▶ **TEXT UNDER STUDY**:
Mr. Leblanc: To build on what Mr. Sullivan said, when we did our buyback we wanted to share equally amongst every harbour. Everybody was paying the same so they had to gain the same. The first effect was that there was less gear in the bottom, less competition in certain areas, you could actually find certain rocks where you could stay for a couple of days and not be overwhelmed. Another point is that the catches actually went up because there was less taken away from the pie. That automatically makes it more attractive for new entrants. I think we had two, three new entrants last spring that bought into our fishery, and they were buying into what we are doing. They are seeing a future.

Saved entries
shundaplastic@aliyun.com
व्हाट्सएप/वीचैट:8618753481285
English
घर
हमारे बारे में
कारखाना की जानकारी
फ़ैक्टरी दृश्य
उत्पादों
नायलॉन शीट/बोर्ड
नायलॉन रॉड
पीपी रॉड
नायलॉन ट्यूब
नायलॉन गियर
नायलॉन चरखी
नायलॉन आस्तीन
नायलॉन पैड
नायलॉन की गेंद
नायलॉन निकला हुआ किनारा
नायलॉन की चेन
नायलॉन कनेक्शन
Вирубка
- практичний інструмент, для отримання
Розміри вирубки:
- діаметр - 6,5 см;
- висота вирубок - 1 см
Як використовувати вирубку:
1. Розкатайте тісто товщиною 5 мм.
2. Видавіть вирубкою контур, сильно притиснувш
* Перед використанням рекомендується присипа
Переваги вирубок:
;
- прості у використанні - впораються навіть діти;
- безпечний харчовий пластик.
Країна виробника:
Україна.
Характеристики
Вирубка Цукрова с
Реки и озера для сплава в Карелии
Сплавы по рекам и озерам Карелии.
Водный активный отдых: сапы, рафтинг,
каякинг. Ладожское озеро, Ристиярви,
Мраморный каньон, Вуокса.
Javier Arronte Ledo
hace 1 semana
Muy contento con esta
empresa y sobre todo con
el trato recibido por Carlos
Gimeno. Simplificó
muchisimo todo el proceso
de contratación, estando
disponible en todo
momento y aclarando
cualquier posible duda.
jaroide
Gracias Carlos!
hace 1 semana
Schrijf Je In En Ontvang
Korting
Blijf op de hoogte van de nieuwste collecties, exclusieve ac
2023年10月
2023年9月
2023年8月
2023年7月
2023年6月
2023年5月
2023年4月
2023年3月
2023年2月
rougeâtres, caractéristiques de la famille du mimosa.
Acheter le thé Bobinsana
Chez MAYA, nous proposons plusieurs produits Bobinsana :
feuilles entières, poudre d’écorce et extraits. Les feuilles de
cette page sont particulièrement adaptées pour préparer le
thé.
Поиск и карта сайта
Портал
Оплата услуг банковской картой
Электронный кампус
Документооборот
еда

▶ **PROMPT A**:
Output the passage of the buyback testimony between "Mr. Leblanc: To" and "seeing a future.", inclusive.
▶ **PROMPT B**:
According to the buyback testimony, why did the catches go up? Answer in one to three sentences.
▶ **PROMPT C**:
Resume the buyback testimony after its final sentence.
None of this data is needed.

▶ **ANSWER A**:
Mr. Leblanc: To build on what Mr. Sullivan said, when we did our buyback we wanted to share equally amongst every harbour. Everybody was paying the same so they had to gain the same. The first effect was that there was less gear in the bottom, less competition in certain areas, you could actually find certain rocks where you could stay for a couple of days and not be overwhelmed. Another point is that the catches actually went up because there was less taken away from the pie. That automatically makes it more attractive for new entrants. I think we had two, three new entrants last spring that bought into our fishery, and they were buying into what we are doing. They are seeing a future.

▶ **ANSWER B**:
The catches went up because less was being taken away from the pie. The buyback left less gear in the bottom and less competition in certain areas.

▶ **ANSWER C**:
Mr. Connors: The new entrants are where I was coming from, and I am going back to the owner-operator and the fleet separation policies. It is very important that the licence be connected to the operator, because that is the connection, if you will, to the fish. When the fishermen are being paid for fishing the fish, without getting the value of the fish in the water, it is not going to sustain the industry. New entrants are not going to come in for minimum wage jobs, running about for somebody else. You have to look at the industry in British Columbia, the amount of rent that they pay for fish to catch. It is the ownership of the fish that is going to sustain these communities, which is why it is so important. We have a whole package of policies — adjacency policies, owner-operator, fleet separation — and they are all designed to distribute the benefit of the fishery adjacent to the province or to the shore where these communities are. They are historic communities. They are a tourist attraction and it is important that we maintain them. If we do away with the owner-operator and fleet separation policies, recognizing that the lobster fisher right now is the mainstay of those communities, it would in effect be like a relocation program. They would just dwindle away within a generation.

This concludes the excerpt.